# DBSCAN Method for Outlier Detection
**Author:** Juan A. Monleón de la Lluvia  
**Date:** 29-08-2023  

## Description
This Jupyter Notebook focuses on identifying outliers in proton-induced experiments data sets. It outlines steps ranging from data preparation to outlier detection using the DBSCAN method. The notebook provides code examples and explanations to facilitate an efficient analysis workflow.

In [None]:
from EXFOR_ProtonReactions_UtilityFunctions import *
import pandas as pd
from sklearn.preprocessing import StandardScaler
from sklearn.cluster import DBSCAN
import numpy as np
import warnings
warnings.filterwarnings("ignore", category=UserWarning, module="sklearn")
pd.set_option('display.max_columns', None)
pd.set_option('display.max_rows', 12)


## Data Import and Cleaning

In [None]:
path = r'D:\OneDrive\ETSII\MASTER\TFM\Scripts\exfortables\EXFOR_ProtonReactions_Classified_Group_6.csv'
df = pd.read_csv(path)
df = clean_dataframe(df)
df

In [None]:
# Save the IDs and drop them from the dataframe
ids = df['X4_ID']
df_without_ids = df.drop(columns=['X4_ID'])

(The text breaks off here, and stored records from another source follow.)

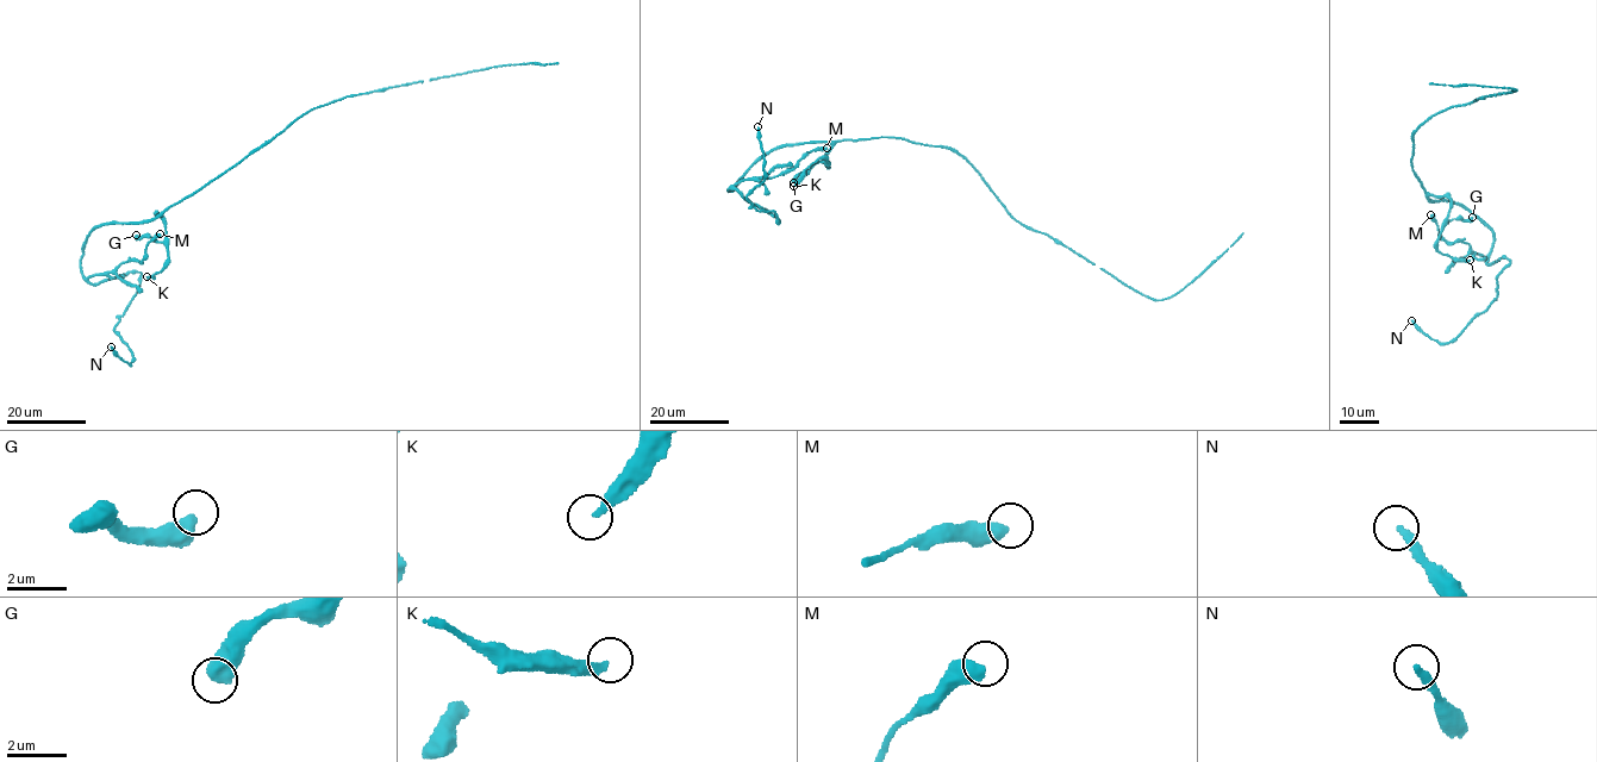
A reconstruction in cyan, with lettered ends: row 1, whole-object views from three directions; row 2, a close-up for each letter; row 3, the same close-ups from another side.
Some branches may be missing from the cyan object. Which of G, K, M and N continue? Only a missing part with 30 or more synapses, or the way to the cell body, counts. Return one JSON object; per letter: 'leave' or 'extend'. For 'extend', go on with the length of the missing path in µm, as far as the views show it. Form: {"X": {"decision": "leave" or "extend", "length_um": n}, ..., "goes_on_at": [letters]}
{"G": {"decision": "leave"}, "K": {"decision": "leave"}, "M": {"decision": "leave"}, "N": {"decision": "leave"}, "goes_on_at": []}

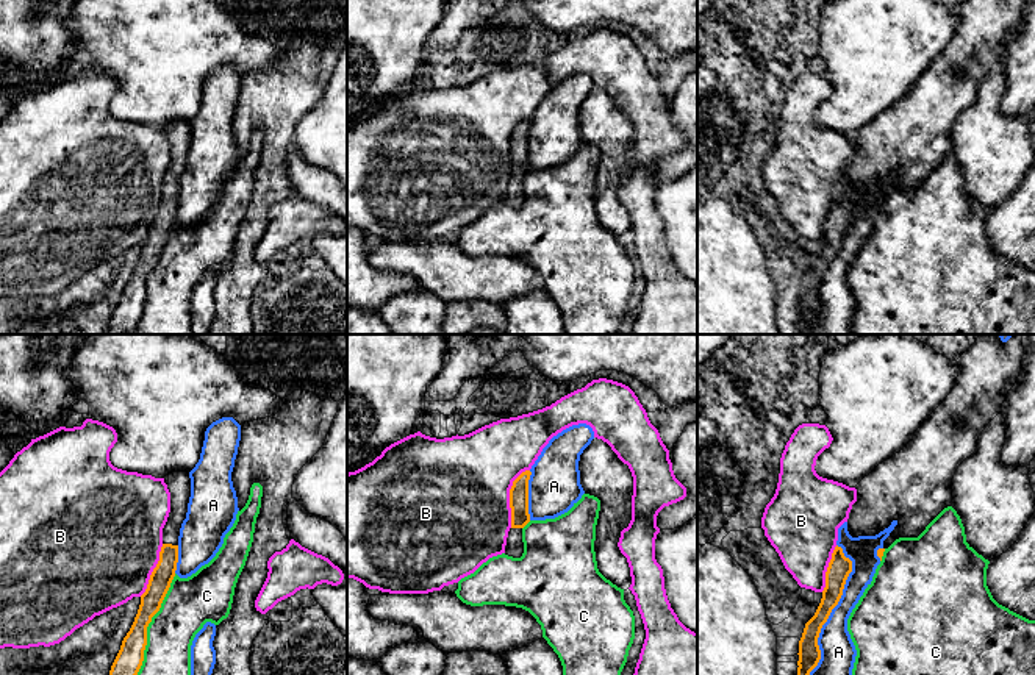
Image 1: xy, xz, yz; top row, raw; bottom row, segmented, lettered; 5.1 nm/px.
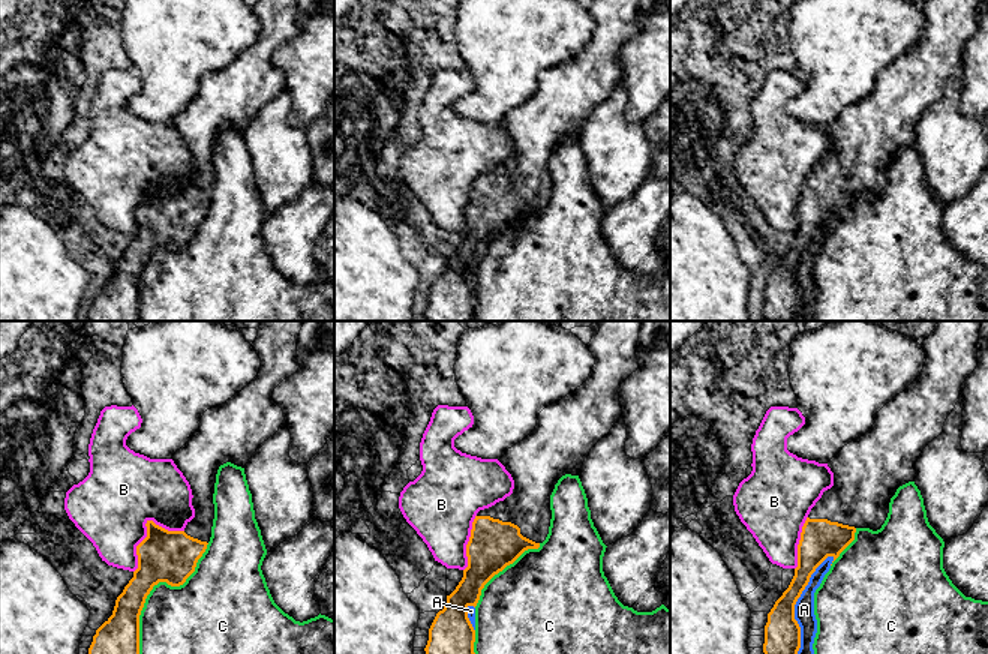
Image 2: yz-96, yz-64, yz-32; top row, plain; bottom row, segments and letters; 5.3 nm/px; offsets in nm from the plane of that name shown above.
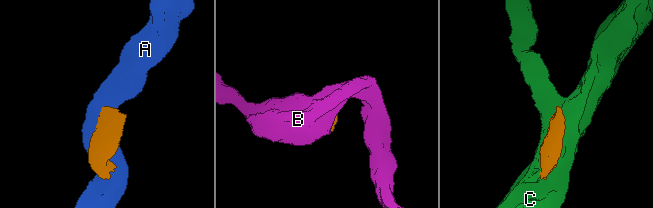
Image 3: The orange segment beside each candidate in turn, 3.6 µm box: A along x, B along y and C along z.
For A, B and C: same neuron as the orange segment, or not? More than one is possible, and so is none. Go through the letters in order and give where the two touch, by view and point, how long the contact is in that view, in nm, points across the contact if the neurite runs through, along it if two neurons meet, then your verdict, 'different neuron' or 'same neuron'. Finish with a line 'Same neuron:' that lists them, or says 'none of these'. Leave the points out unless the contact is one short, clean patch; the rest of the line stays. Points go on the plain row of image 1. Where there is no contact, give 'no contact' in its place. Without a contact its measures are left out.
A: contact yz (829, 264); length 750 nm; different neuron
B: contact xz (510, 147); length 320 nm; different neuron
C: contact xy (146, 280); length 600 nm; different neuron
Same neuron: none of these

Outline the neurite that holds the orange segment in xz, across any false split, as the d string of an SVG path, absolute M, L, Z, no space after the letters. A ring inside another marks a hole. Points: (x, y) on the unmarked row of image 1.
M522 122L510 139L511 178L508 181L505 205L521 208L524 203L522 178L530 172L528 130L532 122Z

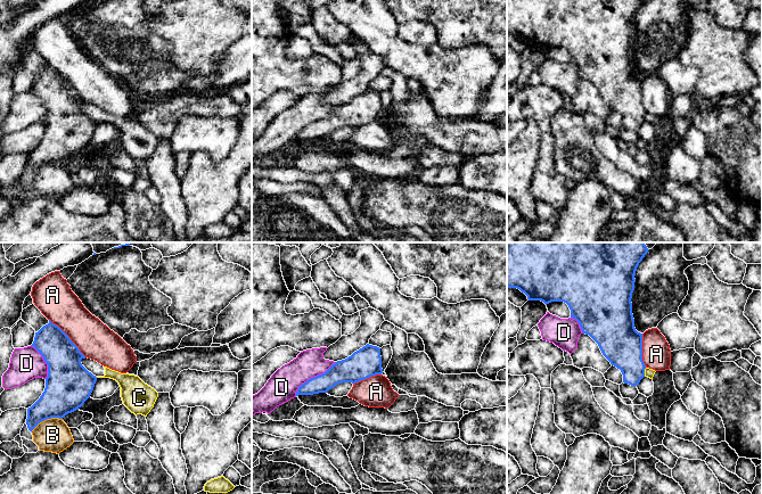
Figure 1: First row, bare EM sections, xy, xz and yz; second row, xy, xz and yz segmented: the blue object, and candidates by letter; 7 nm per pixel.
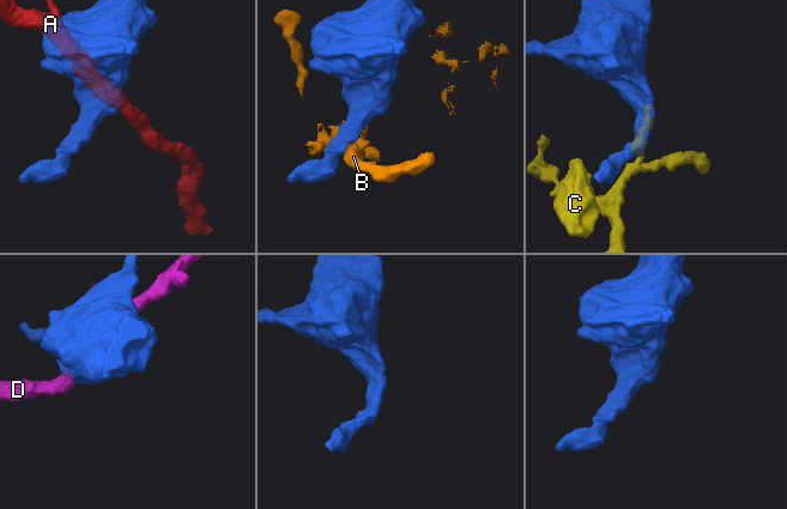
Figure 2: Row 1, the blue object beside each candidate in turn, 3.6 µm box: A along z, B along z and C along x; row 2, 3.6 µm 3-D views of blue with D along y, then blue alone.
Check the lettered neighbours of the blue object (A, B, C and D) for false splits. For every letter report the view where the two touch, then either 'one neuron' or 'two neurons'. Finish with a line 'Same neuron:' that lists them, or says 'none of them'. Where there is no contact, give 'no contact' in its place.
A: xy | two neurons
B: xy | two neurons
C: yz | two neurons
D: xz | two neurons
Same neuron: none of them

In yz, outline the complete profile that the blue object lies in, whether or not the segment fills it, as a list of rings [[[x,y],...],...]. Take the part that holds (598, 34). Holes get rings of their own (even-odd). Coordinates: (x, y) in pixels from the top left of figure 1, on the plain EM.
[[[507,0],[507,32],[517,33],[529,46],[564,47],[571,55],[582,77],[589,80],[599,91],[603,100],[612,110],[621,115],[623,127],[637,131],[645,122],[642,106],[642,79],[634,73],[632,59],[632,38],[634,20],[645,0]]]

## Implementation of DBSCAN Method

In [None]:
# Scaling the Data
scaler = StandardScaler()
df_scaled = scaler.fit_transform(df_without_ids)

In [None]:
# Applying DBSCAN Clustering
clustering = DBSCAN().fit(df_scaled)

In [None]:
# Identifying Outliers
outlier_positions = np.where(clustering.labels_ == -1)  # -1 indicates outliers

In [None]:
# Reverting the Scaling
df_descaled = pd.DataFrame(scaler.inverse_transform(df_scaled), columns=df_without_ids.columns)

In [None]:
# Adding the IDs and extracting the outliers
df_descaled['X4_ID'] = ids
outliers_df = df_descaled.iloc[outlier_positions]
print('Percentage of outliers: {:.2f}%'.format(len(outliers_df)/len(df)*100))
outliers_df

## Visual Representation and Verification of Outliers

For the visual representations, the whole data set need to be loaded into memory. This is done by using the `read_experiments_from_binary` function, but also could be done by using the `read_experiments_from_txt` function, both available in the `EXFOR_ProtonReactions_UtilityFunctions.py` file.

In [None]:
experiments = read_experiments_from_binary('EXFOR_ProtonReactions_Database.bin')

In [None]:
plot_outliers(outliers_df, experiments)